==== Texto para leer ====

La noticia de la violenta agresión propinada por un estudiante TEA a una profesora en la localidad de Trehuaco ha conmocionado a la sociedad chilena. Los análisis de profesionales de la educación, significantes paternos y autoridades se han centrado en la ineficacia de las leyes que regulan la inclusión en el aula (ad portas de la promulgación de la Ley de Convivencia Escolar), en la revisión de las políticas públicas y, especialmente, en la necesidad de una transformación cultural que nos permita comprender cómo abordar en las aulas las necesidades educativas de quienes presentan particulares condiciones adaptativas en sus procesos de aprendizaje. Conceptos como “neurodivergencia”, “diversidad” y “necesidades educativas especiales” han poblado el discurso educativo de las últimas semanas. Por ello, parece oportuno revisar, sin ánimo de profundidad, algunas concepciones del fenómeno de la inclusión educativa desde una perspectiva crítica que cuestione nuestras concepciones acerca de este fenómeno que se ha tomado la agenda noticiosa nacional. A continuación, me permito bosquejar tres ideas relevantes, siguiendo los aportes de señeros especialistas como el filósofo y pedagogo Carlos Skliar y la filósofa norteamericana Nel Noddings.
En primer lugar, creo necesario dejar de rotular a niños y niñas TEA (y a todos quienes presente una condición adaptativa particular) como “neurodivergentes”. Todos los seres humanos son neurodivergentes. No existen dos cerebros que se comporten de la misma manera (abundan las investigaciones científicas que argumentan a favor de esta tesis). Parafraseando a Skliar, decir que una persona es neurodivergente es como constatar una realidad: somos seres diferentes y quienes nos dedicamos a educar debemos abrazar sistemas pedagógicos que valoren la diferencia.

====

Tareas del ejercicio
(1) Enumera los conceptos que, según el texto sobre la inclusión educativa, han poblado el discurso educativo de las últimas semanas.
(2) Transcribe del texto sobre la inclusión educativa el fragmento comprendido entre "En primer lugar, creo" y "valoren la diferencia.", ambos incluidos.

==== Registros dados ====

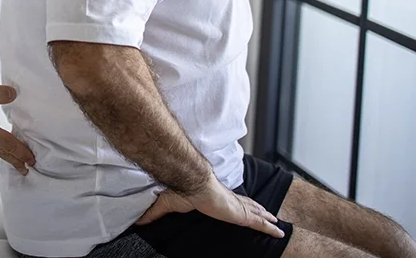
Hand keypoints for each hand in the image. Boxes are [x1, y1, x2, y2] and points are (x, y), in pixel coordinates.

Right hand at [136, 178, 283, 238]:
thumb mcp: (168, 205)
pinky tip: (279, 232)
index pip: (230, 200)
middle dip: (257, 209)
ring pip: (256, 213)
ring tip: (276, 222)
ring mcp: (236, 206)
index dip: (238, 202)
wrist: (192, 183)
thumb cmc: (182, 191)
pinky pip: (259, 223)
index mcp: (214, 197)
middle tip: (267, 213)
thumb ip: (154, 213)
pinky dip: (269, 228)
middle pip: (247, 205)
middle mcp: (229, 200)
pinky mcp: (241, 214)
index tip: (244, 205)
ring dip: (266, 217)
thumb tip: (136, 221)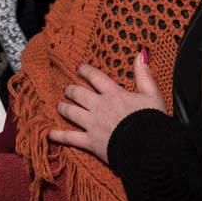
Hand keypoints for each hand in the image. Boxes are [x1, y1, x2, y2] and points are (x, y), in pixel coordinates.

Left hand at [49, 52, 164, 163]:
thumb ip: (144, 75)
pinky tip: (49, 134)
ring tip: (59, 105)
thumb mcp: (152, 94)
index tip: (78, 67)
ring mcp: (92, 124)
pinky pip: (70, 138)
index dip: (85, 71)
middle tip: (66, 89)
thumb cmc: (152, 121)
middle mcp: (99, 106)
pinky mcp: (90, 142)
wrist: (148, 147)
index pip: (95, 77)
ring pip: (71, 112)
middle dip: (71, 90)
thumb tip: (141, 54)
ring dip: (63, 107)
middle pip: (79, 94)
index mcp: (114, 94)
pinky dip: (59, 136)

====

Soluciones por tarea
(1) neurodivergencia, diversidad, necesidades educativas especiales

(2)
En primer lugar, creo necesario dejar de rotular a niños y niñas TEA (y a todos quienes presente una condición adaptativa particular) como “neurodivergentes”. Todos los seres humanos son neurodivergentes. No existen dos cerebros que se comporten de la misma manera (abundan las investigaciones científicas que argumentan a favor de esta tesis). Parafraseando a Skliar, decir que una persona es neurodivergente es como constatar una realidad: somos seres diferentes y quienes nos dedicamos a educar debemos abrazar sistemas pedagógicos que valoren la diferencia.